Winter Haven, by Athol Dickson

I raised a small controversy in this space a little while back, when I gave a less than enthusiastic (though positive) review to Athol Dickson’s The Cure.

I liked his Winter Haven considerably better, though I still have a couple reservations.

I criticized The Cure for offering a weak sister protagonist for whom I found it hard to root. No such problem with Winter Haven. The protagonist here is Vera Gamble, a Texas accountant whose nearly obsessive-compulsive passion for numerical balance drives her to go to any lengths to rectify the imbalances in her own life. She has lost her mother (to cancer) and her autistic brother (he just disappeared one day), and finally her father, whose abusive religious teachings drove her to never, never, never ask God why He let anything happen. Now she’s received word that her brother’s body has washed up on a beach on the Maine island of Winter Haven. When she makes her way there to take him home, she discovers that, although thirteen years have passed since his disappearance, he looks precisely the age he was when he ran away.

The story unfolds in the classic manner of a Gothic novel (and a good one). The island residents seem oddly hostile, and they are greatly disturbed when their (unwritten and unexplained) rules about where she may go and what she may do are transgressed. A handsome sea captain who lives alone in a crumbling mansion is the one who discovered her brother’s body. He has recently announced the discovery of Viking artifacts, which (trust me on this), if verified as being discovered on this island, would mean a huge historical breakthrough. But is his story true? Why won’t he show anyone where he found them? What is he hiding?
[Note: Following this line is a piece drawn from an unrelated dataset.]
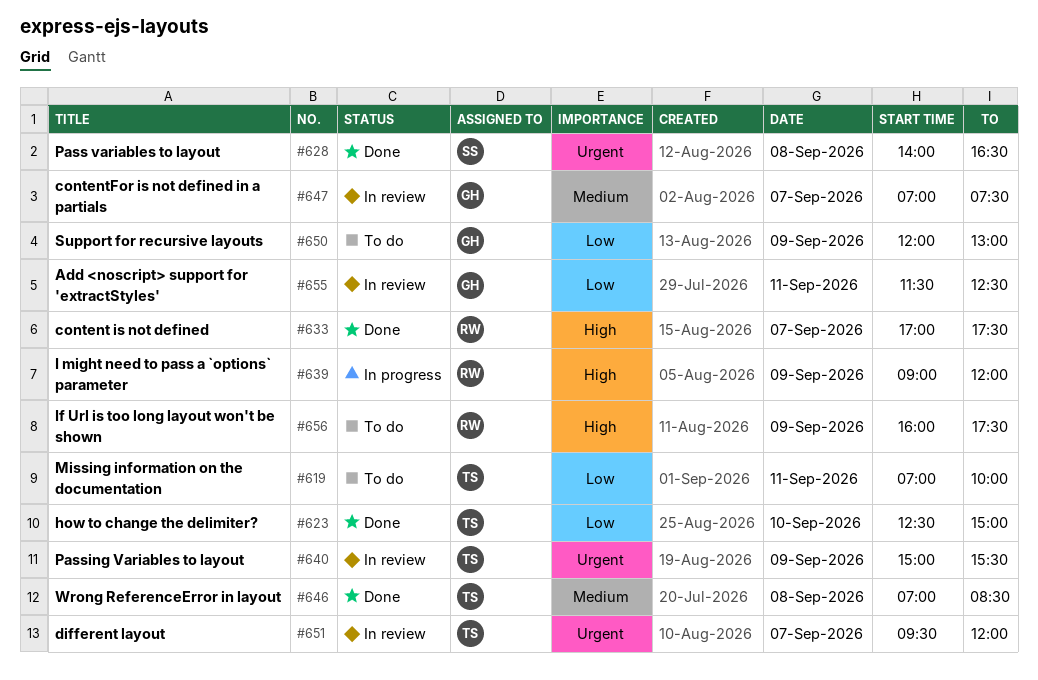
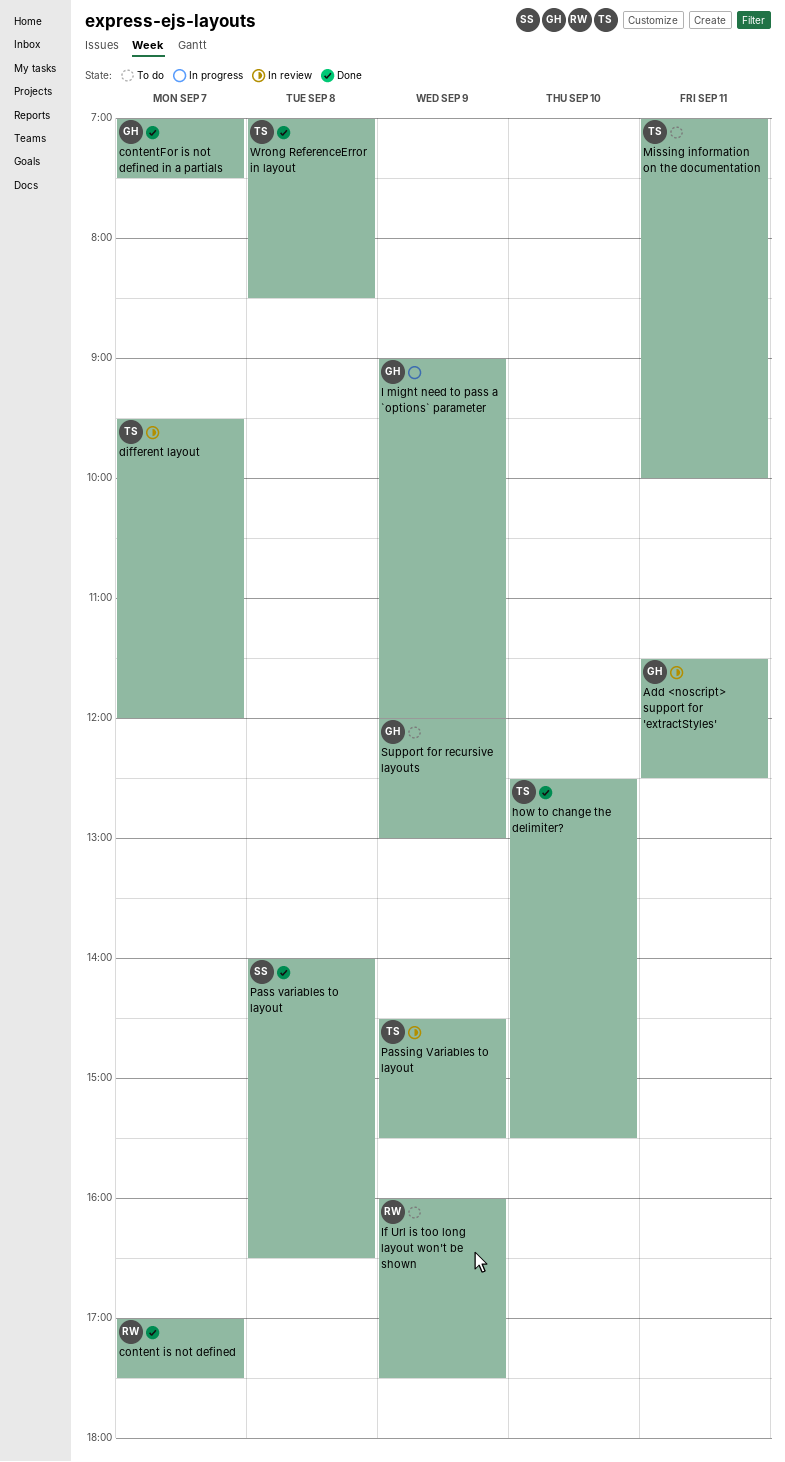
contentFor is not defined in a partials, status: In review -> Done
how to change the delimiter?, ends: 15:00 -> 15:30
I might need to pass a `options` parameter, owner: RW -> GH
Passing Variables to layout, begins: 15:00 -> 14:30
And what is the strange, inhuman voice that Vera hears everywhere, speaking almost-intelligible words?

I found the mystery fascinating. Winter Haven is a genuine page-turner.

Maybe it’s just me, but I thought Dickson tied everything up a little too neatly at the end. The theme of answered questions, and mysteries explained, is central to the book, but I (personally) find too much resolution a little unbelievable. In my own books, I like to leave a few threads untied, because life’s like that.

But that’s my only quibble. I recommend Winter Haven.

0 thoughts on “Winter Haven, by Athol Dickson”

  1. Yeah, I didn’t like this one as much as the other two I’ve read, even though it has lots of interesting things in it. I’m glad you liked it more. I understand he has another one coming this year, set perhaps in Mexico.

  2. I cut my teeth on Gothics, and see that it’s making a little resurgence. Maybe time to give Athol another try.